- [Prompt]:
Using the listing below, select the lines with the word "giorni" and copy them.
(Supplied information Opens)
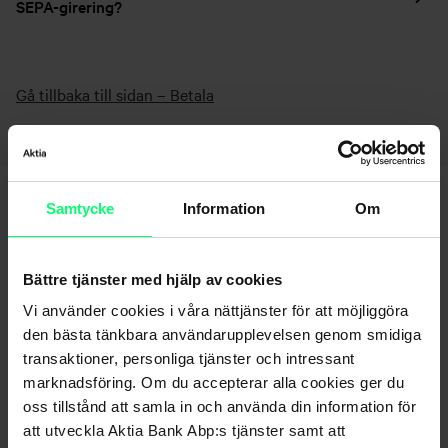
SEPA-girering?
Gå tillbaka till sidan – Betala
Samtycke
Information
Om
Bättre tjänster med hjälp av cookies
Vi använder cookies i våra nättjänster för att möjliggöra
den bästa tänkbara användarupplevelsen genom smidiga
Hittar du inte det du söker?
transaktioner, personliga tjänster och intressant
marknadsföring. Om du accepterar alla cookies ger du
Kundservice
oss tillstånd att samla in och använda din information för
att utveckla Aktia Bank Abp:s tjänster samt att
Skicka ett meddelande till oss via nätbanken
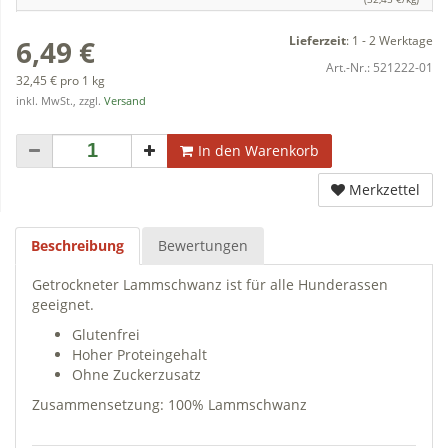
Lieferzeit
:
1 - 2 Werktage
6,49 €
Art.-Nr.:
521222-01
32,45 € pro 1 kg
inkl. MwSt., zzgl.
Versand
In den Warenkorb
Merkzettel
Beschreibung
Bewertungen
Getrockneter Lammschwanz ist für alle Hunderassen
geeignet.
Glutenfrei
Hoher Proteingehalt
Ohne Zuckerzusatz
Zusammensetzung: 100% Lammschwanz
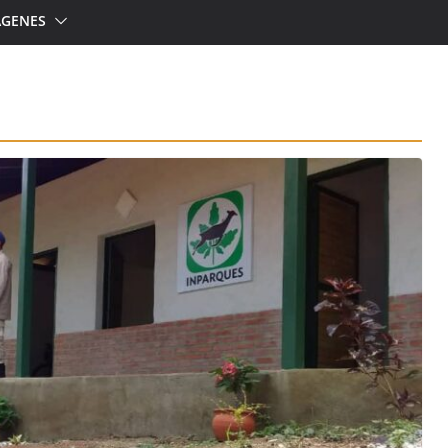
ÁGENES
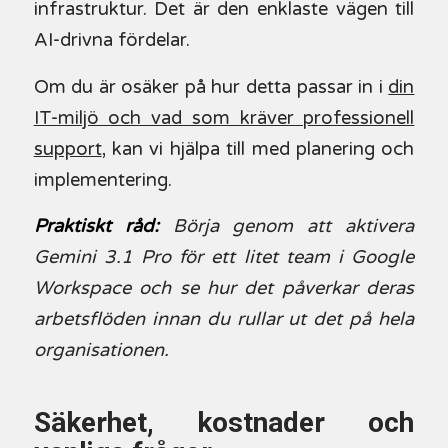
infrastruktur. Det är den enklaste vägen till
AI-drivna fördelar.
Om du är osäker på hur detta passar in i
din
IT-miljö och vad som kräver professionell
support
, kan vi hjälpa till med planering och
implementering.
Praktiskt råd:
Börja genom att aktivera
Gemini 3.1 Pro för ett litet team i Google
Workspace och se hur det påverkar deras
arbetsflöden innan du rullar ut det på hela
organisationen.
Säkerhet, kostnader och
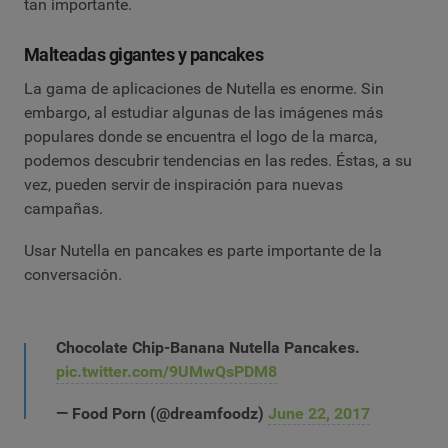
tan importante.
Malteadas gigantes y pancakes
La gama de aplicaciones de Nutella es enorme. Sin
embargo, al estudiar algunas de las imágenes más
populares donde se encuentra el logo de la marca,
podemos descubrir tendencias en las redes. Éstas, a su
vez, pueden servir de inspiración para nuevas
campañas.
Usar Nutella en pancakes es parte importante de la
conversación.
Chocolate Chip-Banana Nutella Pancakes.
pic.twitter.com/9UMwQsPDM8
— Food Porn (@dreamfoodz)
June 22, 2017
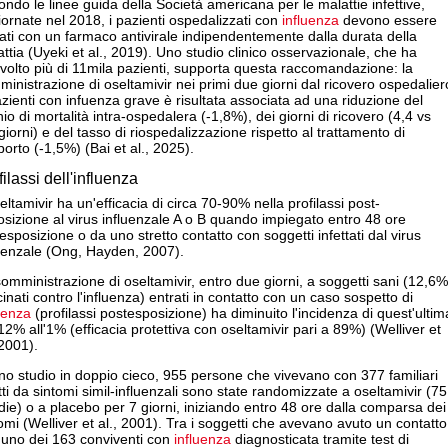
ndo le linee guida della Società americana per le malattie infettive,
ornate nel 2018, i pazienti ospedalizzati con
influenza
devono essere
tati con un farmaco antivirale indipendentemente dalla durata della
ttia (Uyeki et al., 2019). Uno studio clinico osservazionale, che ha
volto più di 11mila pazienti, supporta questa raccomandazione: la
inistrazione di oseltamivir nei primi due giorni dal ricovero ospedalier
zienti con infuenza grave è risultata associata ad una riduzione del
hio di mortalità intra-ospedalera (-1,8%), dei giorni di ricovero (4,4 vs
giorni) e del tasso di riospedalizzazione rispetto al trattamento di
orto (-1,5%) (Bai et al., 2025).
filassi dell'influenza
eltamivir ha un'efficacia di circa 70-90% nella profilassi post-
sizione al virus influenzale A o B quando impiegato entro 48 ore
'esposizione o da uno stretto contatto con soggetti infettati dal virus
luenzale (Ong, Hayden, 2007).
omministrazione di oseltamivir, entro due giorni, a soggetti sani (12,6%
inati contro l'influenza) entrati in contatto con un caso sospetto di
uenza
(profilassi postesposizione) ha diminuito l'incidenza di quest'ultim
12% all'1% (efficacia protettiva con oseltamivir pari a 89%) (Welliver et
 2001).
no studio in doppio cieco, 955 persone che vivevano con 377 familiari
tti da sintomi simil-influenzali sono state randomizzate a oseltamivir (75
ie) o a placebo per 7 giorni, iniziando entro 48 ore dalla comparsa dei
omi (Welliver et al., 2001). Tra i soggetti che avevano avuto un contatto
 uno dei 163 conviventi con
influenza
diagnosticata tramite test di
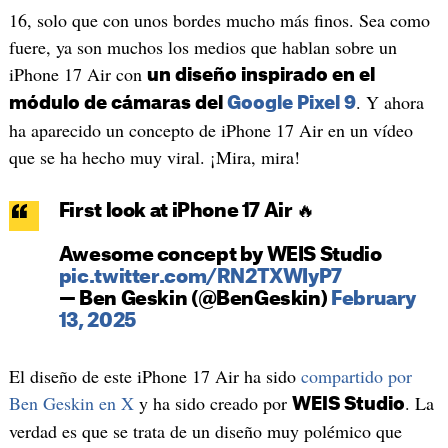
16, solo que con unos bordes mucho más finos. Sea como
fuere, ya son muchos los medios que hablan sobre un
iPhone 17 Air con
un diseño inspirado en el
. Y ahora
módulo de cámaras del
Google Pixel 9
ha aparecido un concepto de iPhone 17 Air en un vídeo
que se ha hecho muy viral. ¡Mira, mira!
First look at iPhone 17 Air 🔥
Awesome concept by WEIS Studio
pic.twitter.com/RN2TXWIyP7
— Ben Geskin (@BenGeskin)
February
13, 2025
El diseño de este iPhone 17 Air ha sido
compartido por
Ben Geskin en X
y ha sido creado por
. La
WEIS Studio
verdad es que se trata de un diseño muy polémico que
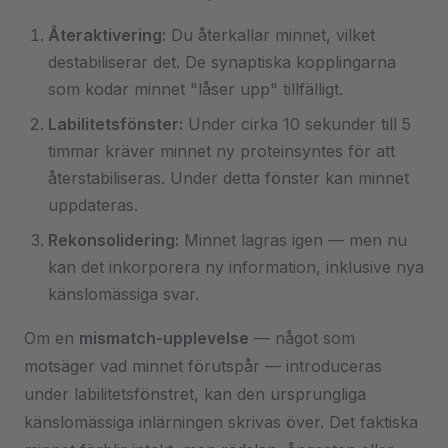
Återaktivering:
Du återkallar minnet, vilket
destabiliserar det. De synaptiska kopplingarna
som kodar minnet "låser upp" tillfälligt.
Labilitetsfönster:
Under cirka 10 sekunder till 5
timmar kräver minnet ny proteinsyntes för att
återstabiliseras. Under detta fönster kan minnet
uppdateras.
Rekonsolidering:
Minnet lagras igen — men nu
kan det inkorporera ny information, inklusive nya
känslomässiga svar.
Om en
mismatch-upplevelse
— något som
motsäger vad minnet förutspår — introduceras
under labilitetsfönstret, kan den ursprungliga
känslomässiga inlärningen skrivas över. Det faktiska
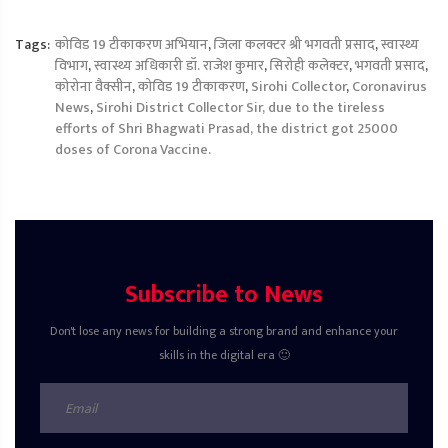
Tags:
कोविड 19 टीकाकरण अभियान
,
जिला कलक्टर श्री भगवती प्रसाद
,
स्वास्थ्य
विभाग
,
स्वास्थ्य अधिकारी डॉ. राजेश कुमार
,
सिरोही कलेक्टर
,
भगवती प्रसाद
,
कोरोना वैक्सीन
,
कोविड 19 टीकाकरण
,
Sirohi Collector
,
Coronavirus
News
,
Sirohi District Collector Sir, due to the tireless
efforts of Shri Bhagwati Prasad, the district got 25000
doses of Corona Vaccine.
Subscribe to News
Don't lose any news for building a strong brand and enhance your
skills in the digital era 🙂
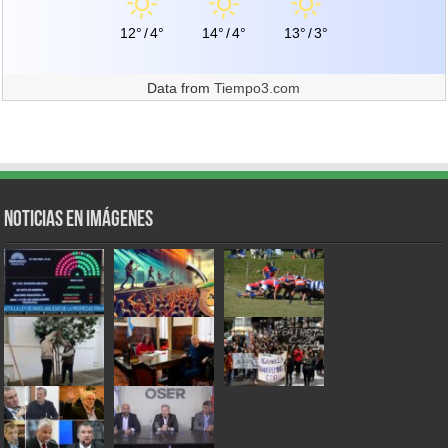
12°
/
4°
14°
/
4°
13°
/
3°
Data from
Tiempo3.com
Noticias en Imágenes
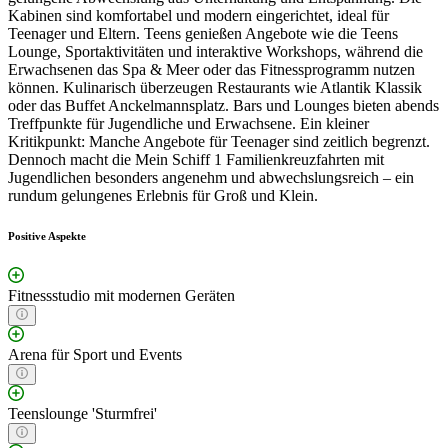
Kabinen sind komfortabel und modern eingerichtet, ideal für
Teenager und Eltern. Teens genießen Angebote wie die Teens
Lounge, Sportaktivitäten und interaktive Workshops, während die
Erwachsenen das Spa & Meer oder das Fitnessprogramm nutzen
können. Kulinarisch überzeugen Restaurants wie Atlantik Klassik
oder das Buffet Anckelmannsplatz. Bars und Lounges bieten abends
Treffpunkte für Jugendliche und Erwachsene. Ein kleiner
Kritikpunkt: Manche Angebote für Teenager sind zeitlich begrenzt.
Dennoch macht die Mein Schiff 1 Familienkreuzfahrten mit
Jugendlichen besonders angenehm und abwechslungsreich – ein
rundum gelungenes Erlebnis für Groß und Klein.
Positive Aspekte
Fitnessstudio mit modernen Geräten
Arena für Sport und Events
Teenslounge 'Sturmfrei'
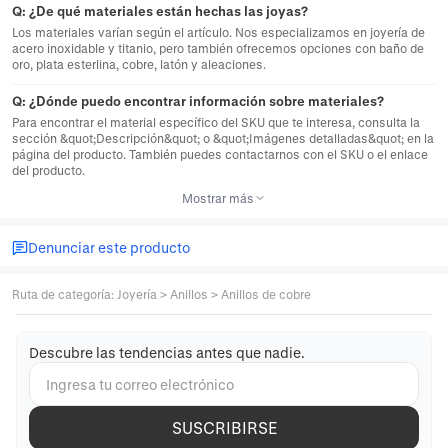
Q:
¿De qué materiales están hechas las joyas?
Los materiales varían según el artículo. Nos especializamos en joyería de
acero inoxidable y titanio, pero también ofrecemos opciones con baño de
oro, plata esterlina, cobre, latón y aleaciones.
Q:
¿Dónde puedo encontrar información sobre materiales?
Para encontrar el material específico del SKU que te interesa, consulta la
sección &quot;Descripción&quot; o &quot;Imágenes detalladas&quot; en la
página del producto. También puedes contactarnos con el SKU o el enlace
del producto.
Mostrar más
Denunciar este producto
Ruta de categoría
:
Joyería
>
Anillos
>
Anillos de cobre
Descubre las tendencias antes que nadie.
SUSCRIBIRSE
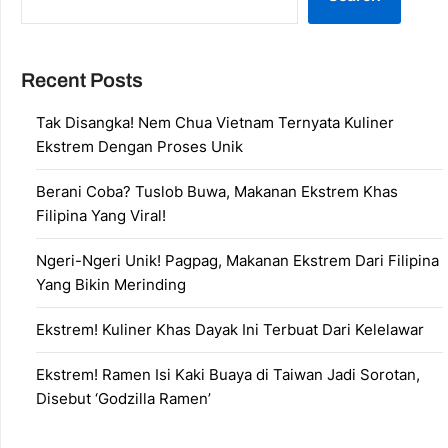
Recent Posts
Tak Disangka! Nem Chua Vietnam Ternyata Kuliner
Ekstrem Dengan Proses Unik
Berani Coba? Tuslob Buwa, Makanan Ekstrem Khas
Filipina Yang Viral!
Ngeri-Ngeri Unik! Pagpag, Makanan Ekstrem Dari Filipina
Yang Bikin Merinding
Ekstrem! Kuliner Khas Dayak Ini Terbuat Dari Kelelawar
Ekstrem! Ramen Isi Kaki Buaya di Taiwan Jadi Sorotan,
Disebut ‘Godzilla Ramen’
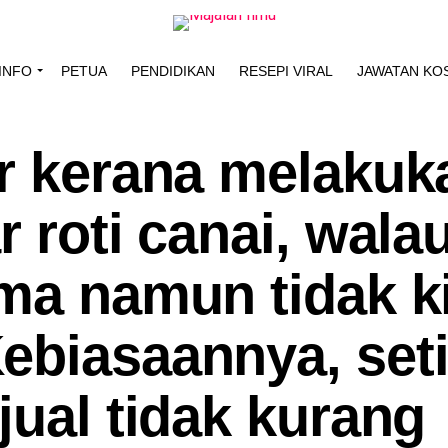
INFO
PETUA
PENDIDIKAN
RESEPI VIRAL
JAWATAN KO
ir kerana melakuk
r roti canai, wal
oma namun tidak k
ebiasaannya, set
jual tidak kurang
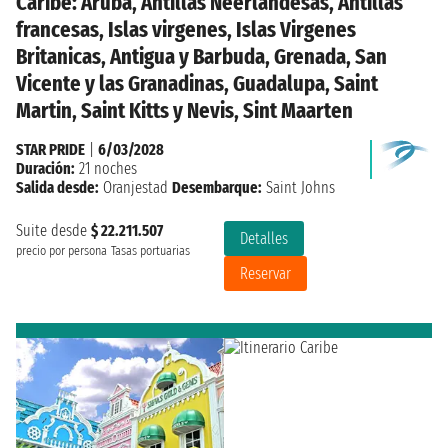
Caribe: Aruba, Antillas Neerlandesas, Antillas
francesas, Islas virgenes, Islas Virgenes
Britanicas, Antigua y Barbuda, Grenada, San
Vicente y las Granadinas, Guadalupa, Saint
Martin, Saint Kitts y Nevis, Sint Maarten
STAR PRIDE
|
6/03/2028
Duración:
21 noches
Salida desde:
Oranjestad
Desembarque:
Saint Johns
Suite desde
$ 22.211.507
Detalles
precio por persona
Tasas portuarias
Reservar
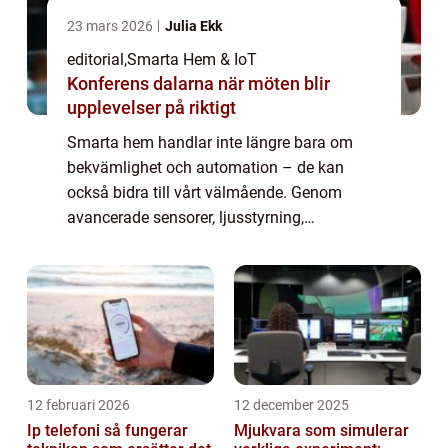
23 mars 2026
Julia Ekk
editorial
,
Smarta Hem & IoT
Konferens dalarna när möten blir
upplevelser på riktigt
Smarta hem handlar inte längre bara om
bekvämlighet och automation – de kan
också bidra till vårt välmående. Genom
avancerade sensorer, ljusstyrning,
klimatkontroll och hälsorelaterad teknologi
kan hemmet a...
12 februari 2026
12 december 2025
Ip telefoni så fungerar
Mjukvara som simulerar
(Supplied information Closes)
- [Answer to this exercise]:
inistrazione di oseltamivir nei primi due giorni dal ricovero ospedalier
hio di mortalità intra-ospedalera (-1,8%), dei giorni di ricovero (4,4 vs
giorni) e del tasso di riospedalizzazione rispetto al trattamento di
omministrazione di oseltamivir, entro due giorni, a soggetti sani (12,6%
ie) o a placebo per 7 giorni, iniziando entro 48 ore dalla comparsa dei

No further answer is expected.